Ever since I was a little girl, needles were the bane of my existence. Even if a needle was just on television, I would squeal and squirm.
Of course, that made fall a very difficult season for my parents, and when I turned 11, I found out that I was supposed to get three shots in one day. Two of them were supposed to be a breeze. The third one, however, was the dreaded HPV vaccine, which my friend said hurt like a “f*cking b*tch.”
The night before my appointment, I was terrified. Feeling like my life was going to end, I sobbed in my mother’s arms, telling her that I would rather die than get three shots in one day. Still, the next day, I was forced out of her car and into the doctor’s office with puffy eyes and a racing heart. Of course, I cried my eyes out through the whole appointment.

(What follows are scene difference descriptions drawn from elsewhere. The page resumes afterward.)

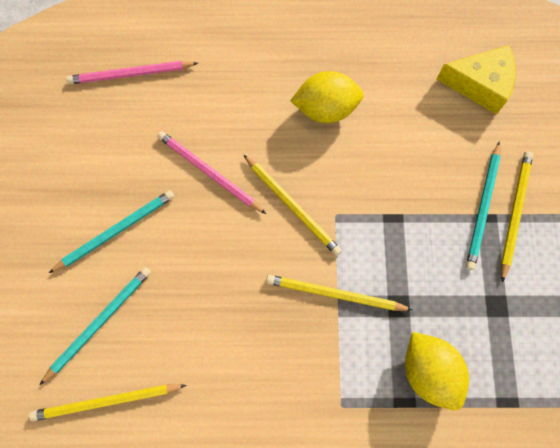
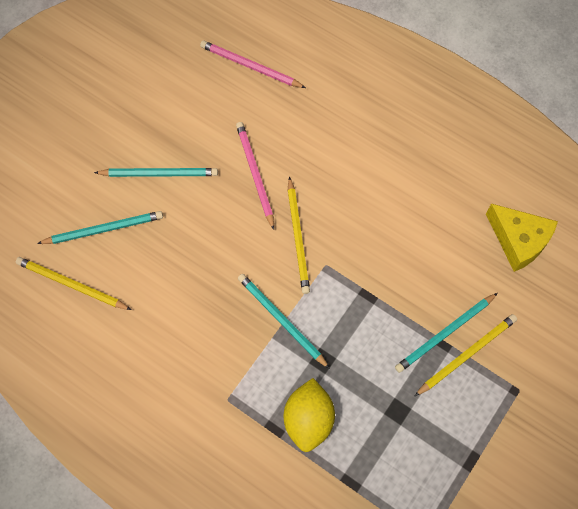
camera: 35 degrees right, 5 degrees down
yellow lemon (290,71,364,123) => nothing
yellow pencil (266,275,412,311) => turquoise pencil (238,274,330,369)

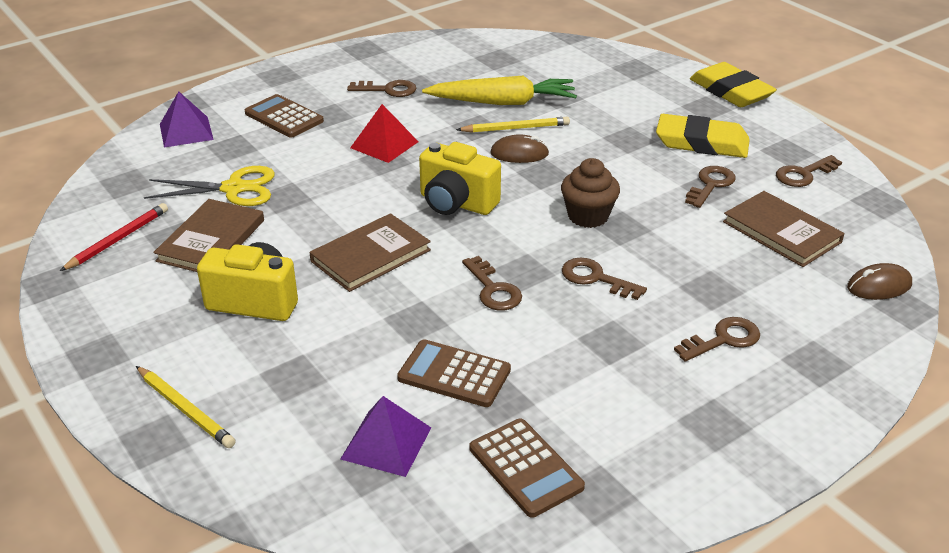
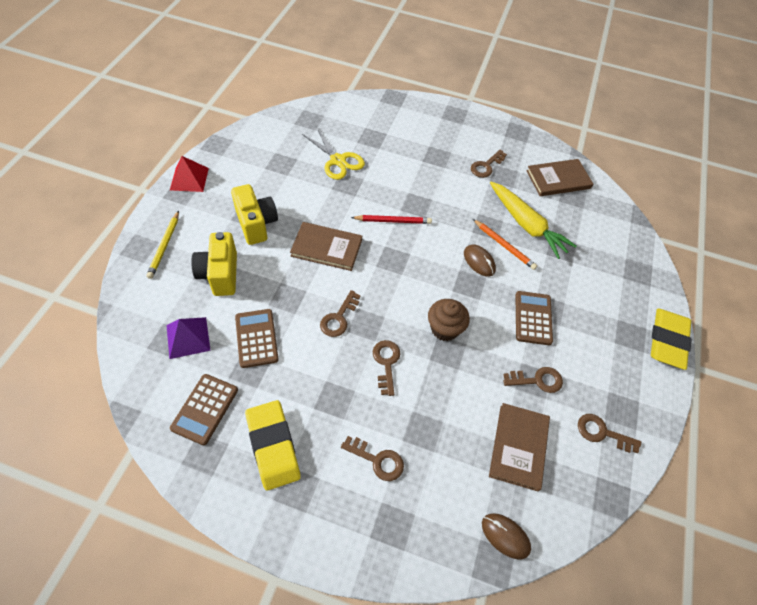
camera: 50 degrees right, 20 degrees up
brown key (347,80,416,97) => brown key (471,150,507,178), 75 degrees clockwise
purple pyramid (160,91,214,148) => nothing
brown calculator (245,94,324,138) => brown calculator (515,291,553,345), moved
red pyramid (350,104,419,163) => red pyramid (170,156,209,192), moved
yellow eraser (656,114,750,158) => yellow eraser (245,400,301,491), moved
yellow pencil (456,117,570,133) => orange pencil (473,219,537,270)
yellow camera (419,142,501,215) => yellow camera (191,232,237,296), moved
brown book (153,199,264,272) => brown book (526,159,593,196), moved
red pencil (60,203,168,271) => red pencil (351,215,432,224), moved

My fear of needles continued until my freshman year of high school, when I finally decided to do something about it.
The grand resolution to getting over my fear of needles, I decided, was to poke through the soft flesh of my earlobe with an even bigger needle. So, on my 15th birthday, out of wanting to be brave and finally get over my fear, I asked my mom to get my ears pierced, and we did just that.
It was the first time I ever had to face a needle that was bigger than a flu shot, and I was terrified. I was wired with anxiety and wanted to run away, to cower in fear just like I had done every fall.
But I didn’t. Maybe because this time I did it out of my own volition, I managed to sit in that chair and get my ears pierced without shedding a single tear. Being able to withstand my worst fear of having a bicycle pump-sized needle punctured through my flesh made me feel freer than I ever had before. I was released from the shackles of fear that had been holding me down for my entire life. This intense, gut-wrenching fear was finally gone.
Now, at 18, I — much to my parents’ disappointment — enjoy piercings and am far from being done. Since that day, the pain that comes with needles doesn’t bother me anymore. I have gotten three more piercings, two of which I have done myself (please do not do your own piercings!!!).
I love my piercings for the self-expression they give me and the power I feel when getting them done. They make me more confident and help me decorate myself in a way that makes me feel pretty. Additionally, knowing that I am purposefully overcoming my fear every time I get a piercing gives me a sense of freedom from the previous overwhelming fear I had. And, I am now able to get vaccines all by myself with no complaints!
So as a final goodbye,
Thank you for reading, and push yourself to be brave.